Donuts… for me, there isn’t much in this world that’s better than a good donut. Sure, they can be doused in sugary glaze, but the dough itself shouldn’t be too sweet, just bouncy yeasted dough, soft yet fluffy and perfectly chewy. With an airy interior which easily makes room for a filling.
The real reason donuts are so wonderful to me is kind of sentimental and the connection they have with my past. When I was little I used to live next door to a bakery where they made the best filled donuts in the city. I used to sneak out to buy these warm pillows filled with jelly, and enjoy their best possible state shortly after they came warm out of the fryer.
So here, a yeasted donut-dough that I absolutely love and can’t get enough of. Each bite is perfect, they bounce like a pillow between your fingers, but jump back after every satisfying bite, leaving you craving for more.
All in all, in a short note, the secret for a really great donut is: don’t overmix your dough. Take the time to let it rise. Use fresh yeast, instead of dry. Fry those babies, baked donuts are a thing but there ain’t nothin’ like the real thing. Drain. Top with sugar or glaze them. Stuff with your favorite filling (besides lemon curd, my favorite is salted caramel). Eat them fresh, donuts are best the same day. If you must, keep them in an airtight container overnight.
- all ingredients should be at room temperature
- 25 g fresh yeast
- 120 ml warm, whole milk (35C)
- 1 tbsp honey
- 2 yolks
- 1 egg
- 4 tbsp sugar
- 300 g all-purpose flour + 2 tbsp
- pinch of salt
- 35 g soft butter
- 2 egg yolks
- 90 g caster sugar
- juice from 1 lemon
- 1/4 lemon, zested
- 70 g butter
- vegetable oil, for frying
- sugar, for topping (or icing sugar or simple glaze)
If you’re filling the donuts with lemon curd, make this first. You can also fill them with jelly, nutella, salted caramel…
Whisk the egg yolks and sugar in a glass bowl just to combine. Add the lemon juice and zest. Place the bowl over a saucepan of simmering water, making sure the base of the bowl doesn’t touch the water. Whisk every 5 minutes until thickened, it should have the consistency of thick whipped cream . If the water in your saucepan start to boil just turn it down to a simmer. All you need is a gentle heat to cook the curd slowly, it should take 30 minutes. Remove the curd from the heat and start adding the butter a little at a time, whisking after each addition. Cover it in plastic wrap and place in the fridge for 2 hours or overnight.
In a big bowl, combine yeast with warm milk, 2 tbsp flour and honey. Let stand at room temperature for 30 minutes.
In the meantime, beat the egg with egg yolks and sugar until the mixture turns pale in color and gains volume. Sift the flour, add salt and the yeast mixture, knead for about 8 minutes. Add the soft butter, little by little and knead until combined, for 10 minutes. It will be quite sticky. Transfer the finished dough to an oiled bowl and cover. Allow it to rise until doubled in size, about 1 hour and 30 minutes at room temperature.

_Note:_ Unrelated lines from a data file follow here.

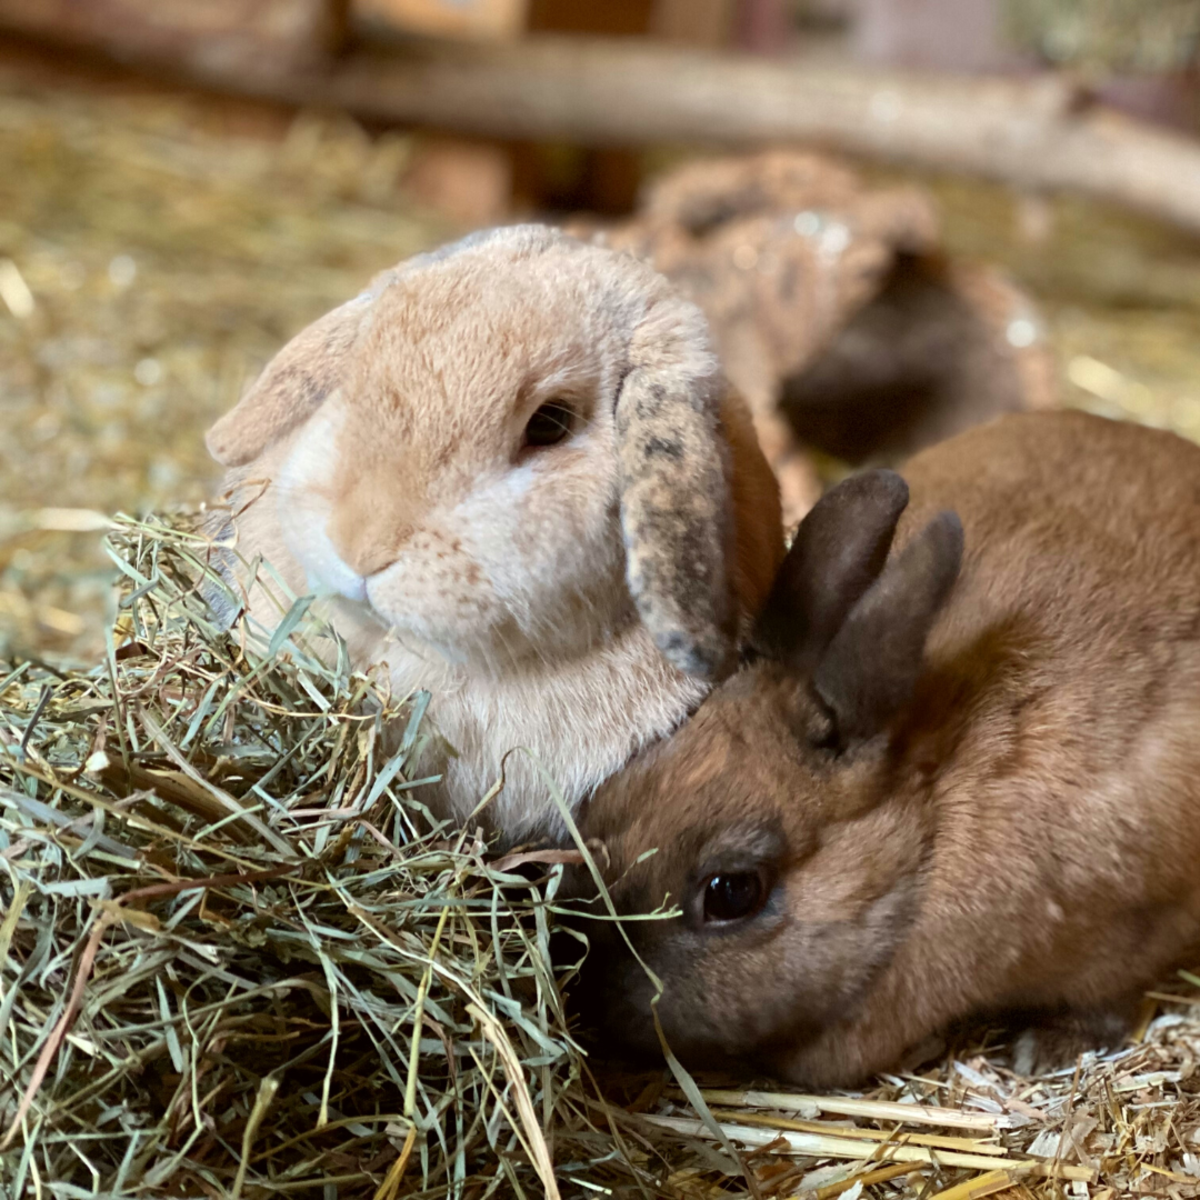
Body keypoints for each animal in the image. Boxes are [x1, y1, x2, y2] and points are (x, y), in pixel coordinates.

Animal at [568, 410, 1200, 1089]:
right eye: (616, 791)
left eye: (731, 892)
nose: (590, 993)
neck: (928, 826)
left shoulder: (1126, 928)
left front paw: (1047, 1049)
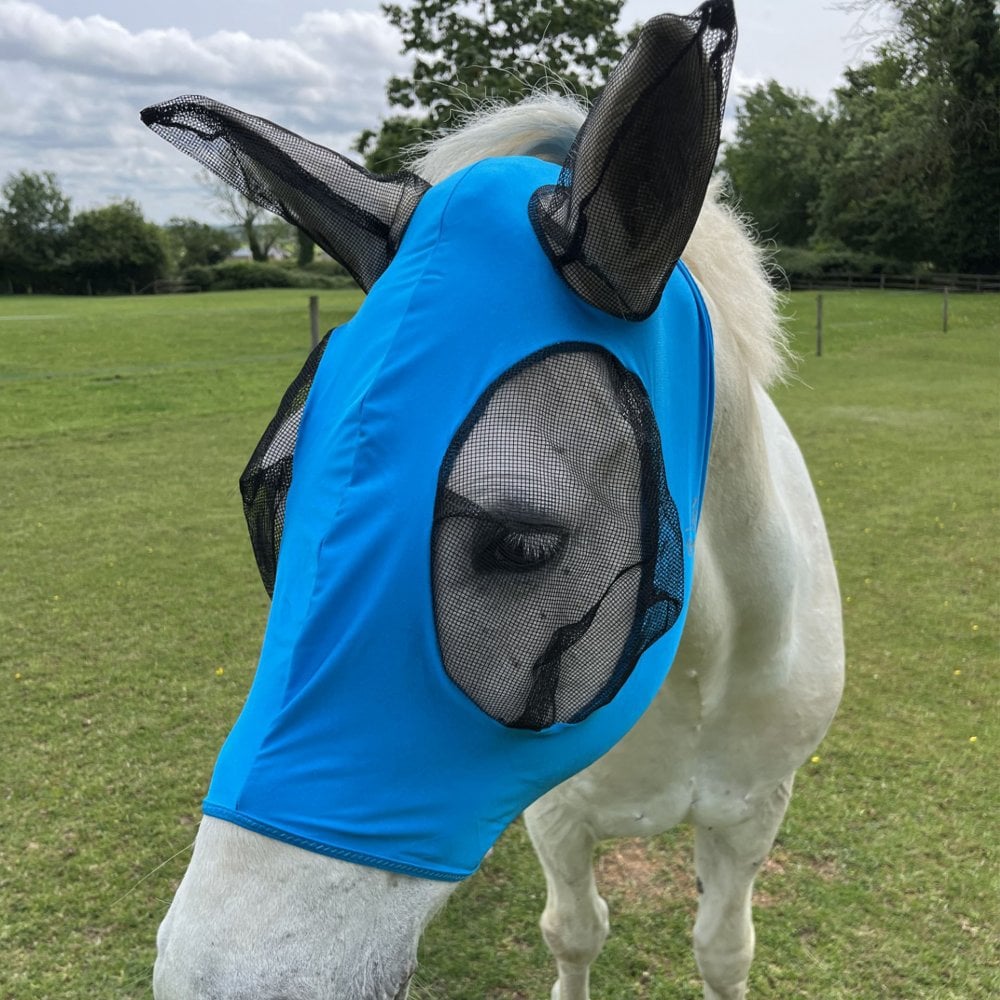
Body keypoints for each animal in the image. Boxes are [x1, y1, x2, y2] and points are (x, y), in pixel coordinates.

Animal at [144, 5, 843, 998]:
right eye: (269, 507)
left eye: (522, 543)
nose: (216, 978)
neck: (700, 674)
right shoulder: (557, 815)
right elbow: (576, 932)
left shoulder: (752, 813)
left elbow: (722, 947)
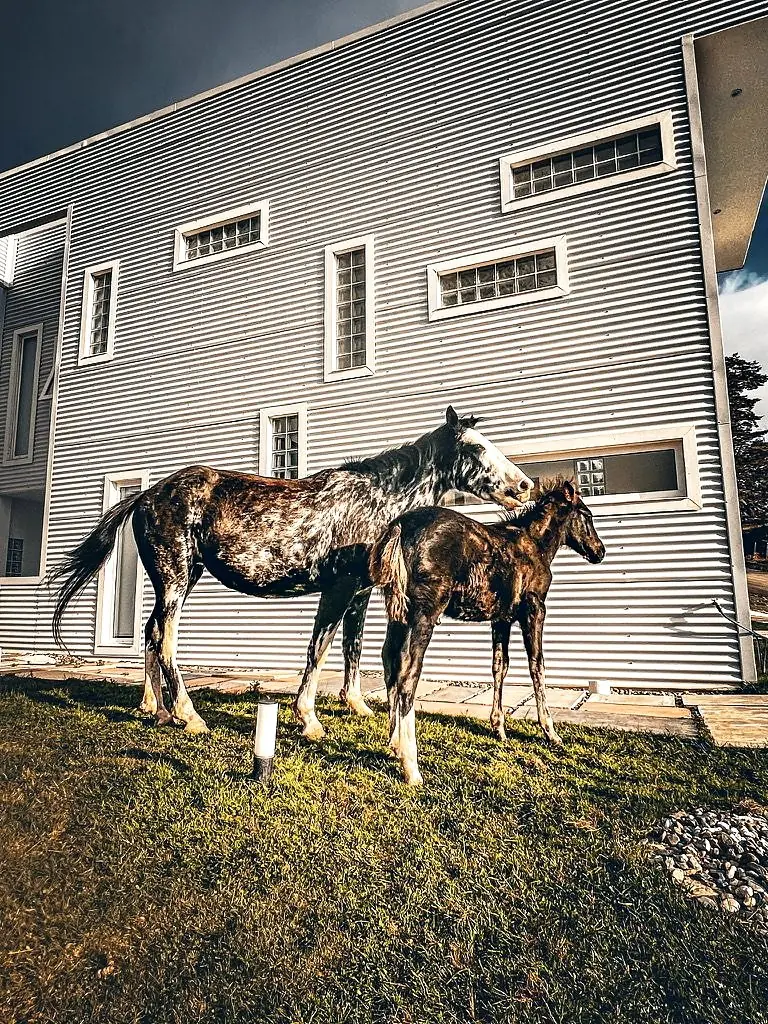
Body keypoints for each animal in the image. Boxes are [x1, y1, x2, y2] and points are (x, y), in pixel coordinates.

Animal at [48, 407, 534, 737]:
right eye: (475, 447)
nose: (524, 485)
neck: (377, 499)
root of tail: (147, 495)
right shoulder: (337, 589)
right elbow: (318, 648)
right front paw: (309, 719)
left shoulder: (359, 594)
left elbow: (351, 649)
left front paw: (356, 706)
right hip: (175, 579)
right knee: (164, 638)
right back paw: (189, 716)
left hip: (180, 579)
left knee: (150, 633)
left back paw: (154, 708)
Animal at [368, 479, 605, 784]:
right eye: (587, 515)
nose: (599, 551)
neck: (536, 545)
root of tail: (400, 526)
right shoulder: (534, 609)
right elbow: (537, 665)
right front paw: (550, 731)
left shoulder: (501, 618)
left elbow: (499, 666)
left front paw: (499, 728)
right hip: (425, 612)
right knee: (408, 674)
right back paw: (411, 766)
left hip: (398, 614)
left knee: (389, 662)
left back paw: (394, 743)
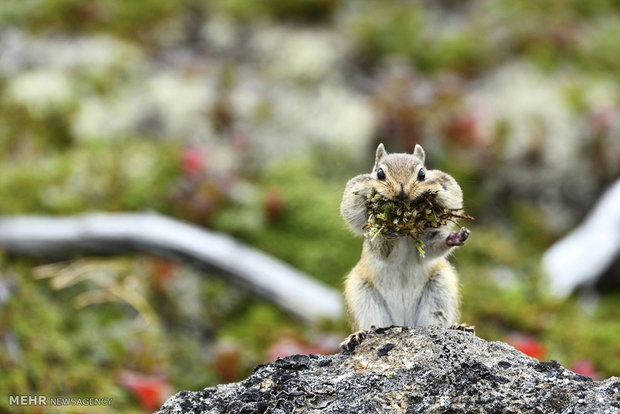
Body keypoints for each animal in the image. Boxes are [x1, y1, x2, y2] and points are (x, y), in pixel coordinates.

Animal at [340, 144, 470, 348]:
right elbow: (382, 250)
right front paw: (388, 231)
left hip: (440, 288)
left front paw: (456, 236)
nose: (402, 191)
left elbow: (431, 247)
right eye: (379, 173)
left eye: (423, 173)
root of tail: (403, 323)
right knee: (372, 325)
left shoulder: (424, 241)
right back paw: (357, 336)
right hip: (363, 296)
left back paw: (457, 327)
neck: (406, 236)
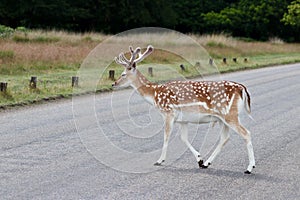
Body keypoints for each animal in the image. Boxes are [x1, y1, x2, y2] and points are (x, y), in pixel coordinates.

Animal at [112, 45, 255, 173]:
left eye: (123, 74)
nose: (113, 84)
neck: (154, 94)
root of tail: (242, 88)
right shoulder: (183, 120)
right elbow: (183, 138)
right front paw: (199, 160)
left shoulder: (168, 113)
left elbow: (166, 136)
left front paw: (159, 160)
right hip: (221, 118)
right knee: (225, 138)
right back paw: (207, 163)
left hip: (230, 114)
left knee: (246, 133)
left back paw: (249, 167)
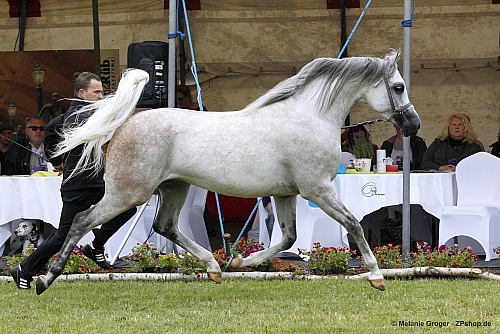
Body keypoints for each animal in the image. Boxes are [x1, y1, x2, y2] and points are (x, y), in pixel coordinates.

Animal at [35, 48, 420, 294]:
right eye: (399, 86)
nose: (413, 124)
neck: (308, 116)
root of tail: (123, 125)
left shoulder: (287, 194)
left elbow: (288, 238)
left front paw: (239, 263)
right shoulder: (317, 190)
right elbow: (353, 224)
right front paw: (376, 276)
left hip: (173, 188)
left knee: (165, 226)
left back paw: (215, 268)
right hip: (128, 193)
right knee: (81, 221)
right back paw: (44, 279)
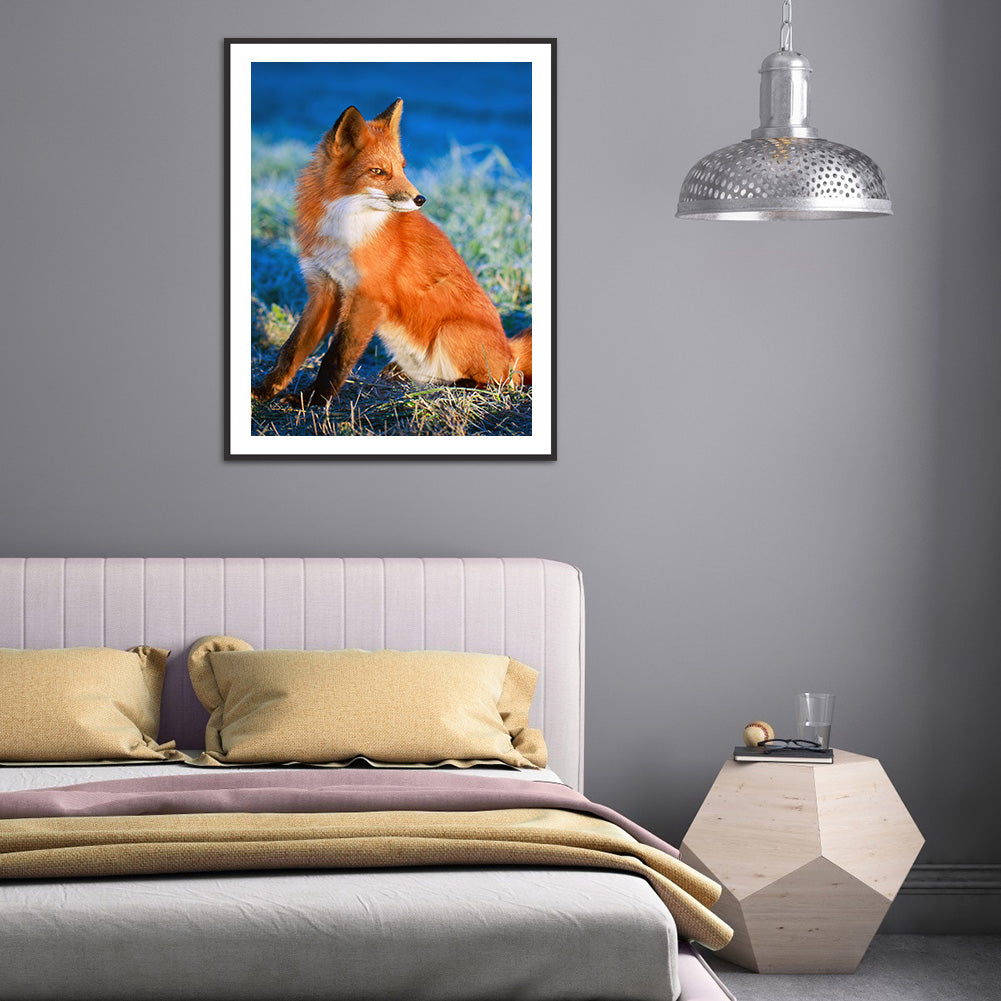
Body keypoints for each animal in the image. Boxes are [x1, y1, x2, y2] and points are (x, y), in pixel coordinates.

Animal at [251, 98, 532, 406]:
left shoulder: (367, 297)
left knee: (504, 382)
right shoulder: (324, 289)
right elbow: (291, 349)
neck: (345, 228)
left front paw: (314, 400)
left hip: (451, 332)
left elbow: (336, 357)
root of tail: (510, 350)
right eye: (378, 171)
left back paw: (459, 386)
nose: (420, 199)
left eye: (402, 167)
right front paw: (266, 390)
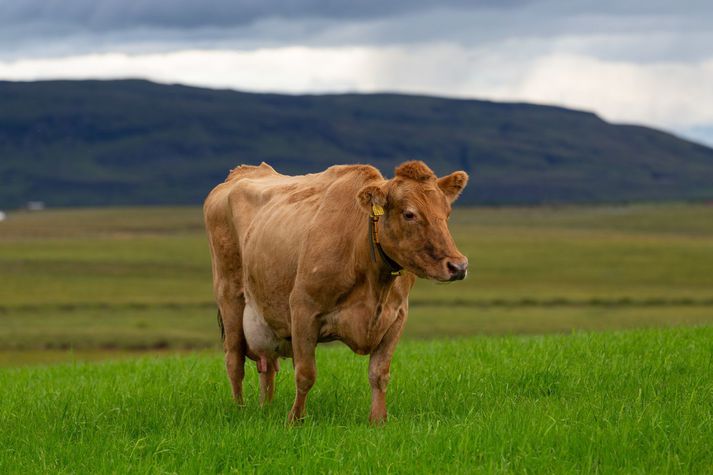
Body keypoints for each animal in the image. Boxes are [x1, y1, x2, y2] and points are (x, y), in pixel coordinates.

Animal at [202, 161, 468, 424]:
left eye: (447, 213)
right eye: (409, 214)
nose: (458, 266)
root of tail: (240, 172)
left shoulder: (396, 317)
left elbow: (379, 374)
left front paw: (378, 420)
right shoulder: (303, 309)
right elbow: (305, 374)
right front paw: (295, 420)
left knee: (266, 366)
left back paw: (265, 407)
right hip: (230, 296)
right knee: (234, 361)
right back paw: (239, 409)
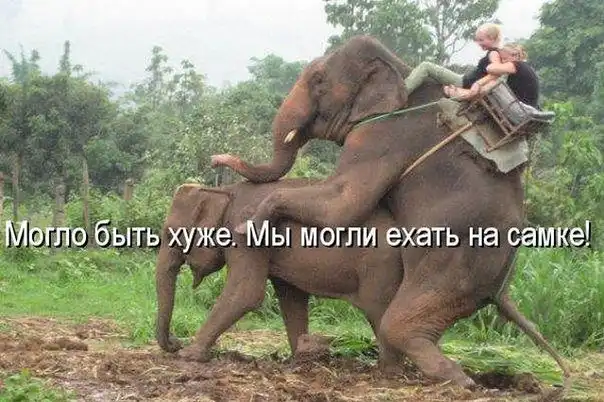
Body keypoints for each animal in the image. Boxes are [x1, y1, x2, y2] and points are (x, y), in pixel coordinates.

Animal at [155, 178, 406, 371]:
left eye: (171, 233)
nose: (175, 342)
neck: (226, 190)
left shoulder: (245, 233)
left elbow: (246, 292)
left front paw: (189, 355)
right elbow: (291, 299)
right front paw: (300, 357)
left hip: (380, 266)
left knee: (378, 310)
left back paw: (388, 370)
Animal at [210, 35, 570, 389]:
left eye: (319, 80)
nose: (217, 159)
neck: (399, 69)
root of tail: (504, 288)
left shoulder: (380, 134)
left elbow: (345, 201)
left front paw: (248, 225)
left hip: (457, 261)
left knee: (398, 324)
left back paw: (458, 381)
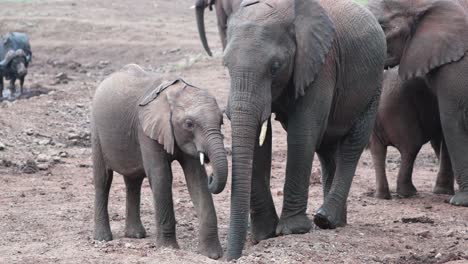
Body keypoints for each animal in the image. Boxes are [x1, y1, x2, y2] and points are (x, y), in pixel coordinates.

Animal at [91, 64, 227, 260]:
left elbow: (197, 180)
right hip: (96, 130)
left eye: (221, 121)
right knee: (102, 180)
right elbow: (161, 176)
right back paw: (103, 238)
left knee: (133, 181)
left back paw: (136, 235)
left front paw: (212, 254)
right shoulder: (145, 130)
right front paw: (168, 248)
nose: (212, 174)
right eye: (189, 124)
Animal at [225, 0, 386, 260]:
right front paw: (265, 234)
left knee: (353, 145)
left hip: (374, 84)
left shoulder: (322, 64)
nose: (232, 257)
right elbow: (261, 140)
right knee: (328, 151)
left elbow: (303, 133)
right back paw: (336, 222)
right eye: (226, 66)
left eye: (275, 67)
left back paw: (325, 219)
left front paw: (292, 230)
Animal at [370, 67, 454, 199]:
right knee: (412, 146)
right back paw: (409, 193)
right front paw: (444, 192)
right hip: (400, 110)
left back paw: (382, 196)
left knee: (377, 151)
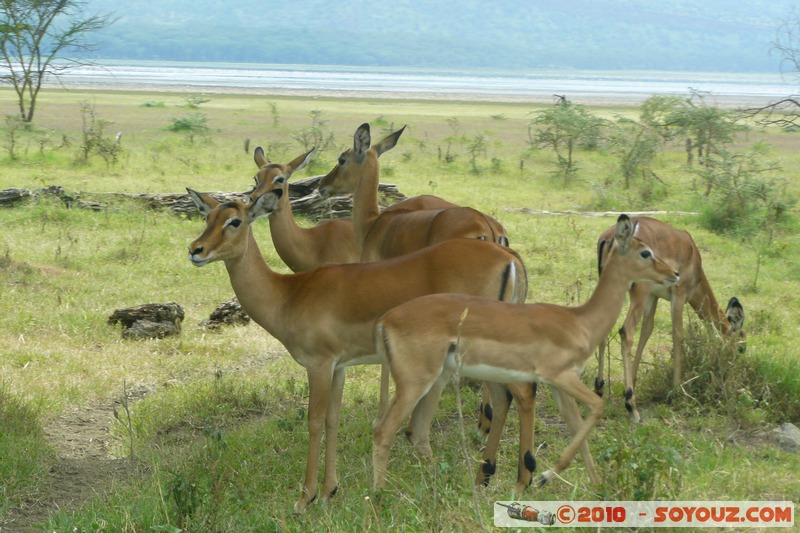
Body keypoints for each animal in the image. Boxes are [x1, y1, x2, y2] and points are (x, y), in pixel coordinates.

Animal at [184, 187, 528, 512]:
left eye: (235, 221)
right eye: (207, 217)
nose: (195, 250)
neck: (289, 295)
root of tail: (508, 256)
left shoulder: (319, 364)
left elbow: (314, 422)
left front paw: (305, 498)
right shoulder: (339, 367)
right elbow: (332, 420)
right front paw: (328, 492)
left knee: (516, 396)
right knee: (505, 399)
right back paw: (489, 477)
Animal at [372, 214, 680, 492]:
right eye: (645, 252)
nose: (674, 274)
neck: (579, 321)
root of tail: (386, 319)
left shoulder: (559, 387)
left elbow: (578, 429)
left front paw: (598, 486)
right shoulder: (560, 377)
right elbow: (597, 406)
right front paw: (543, 477)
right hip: (416, 383)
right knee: (383, 432)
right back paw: (378, 497)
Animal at [592, 215, 748, 420]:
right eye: (741, 347)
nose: (732, 372)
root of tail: (612, 238)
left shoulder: (653, 297)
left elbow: (647, 332)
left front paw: (633, 380)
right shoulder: (679, 296)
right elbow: (677, 334)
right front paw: (676, 389)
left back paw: (599, 388)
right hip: (637, 294)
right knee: (626, 331)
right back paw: (631, 405)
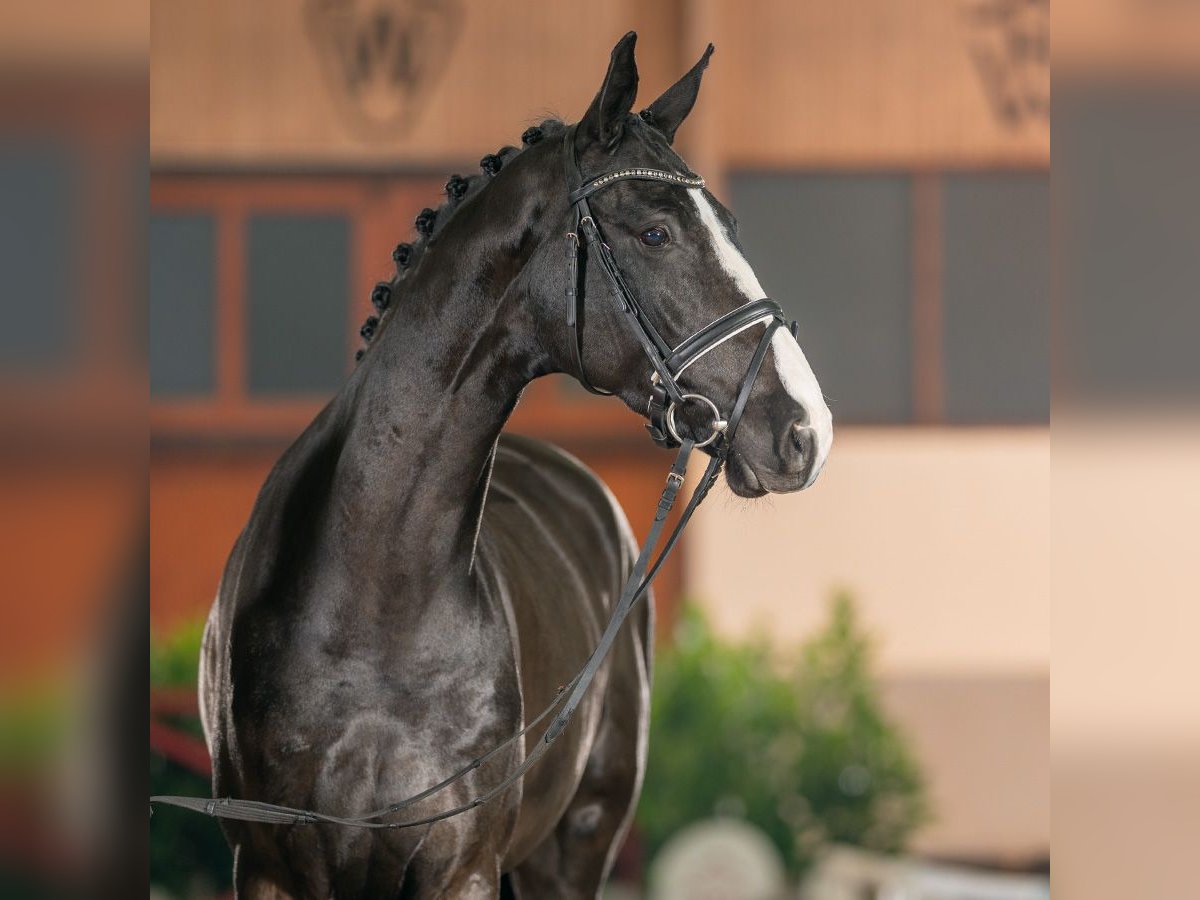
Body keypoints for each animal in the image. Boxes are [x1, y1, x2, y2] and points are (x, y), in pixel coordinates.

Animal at [195, 32, 832, 899]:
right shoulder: (267, 871)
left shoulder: (463, 868)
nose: (806, 429)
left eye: (728, 224)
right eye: (655, 233)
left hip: (578, 842)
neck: (372, 606)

Remove the dough from the bowl, knead slightly on a floured surface. Roll out the dough to about 2 cm thickness. Use a cookie cutter or a small glass to cut out donuts. Cover and let rise for 1 hour at room temperature.
Heat the oil to about 170°C. You can test with a piece of dough, if it rises rapidly to the surface, the oil is ready. If the donuts begin to brown too quickly, the oil is too hot. You might have to raise or lower your heat.
Fry the donuts, turning them halfway through cooking, until they’re golden brown on each side. Drain on paper towels.
Top the donuts immediately: add sugar to a medium bowl, dunk the donuts into the sugar coating both sides.
Spoon the lemon curd into your piping bag fitted with a thin round tip. Insert the tip into the donut, gently squeezing the filling inside. Squeeze slowly, so that the filling has a chance to reach into the air pockets in the donut and generously fill it. Serve and enjoy.
Donuts are best served immediately. Keep leftovers covered tightly at room temperature, for 1 day.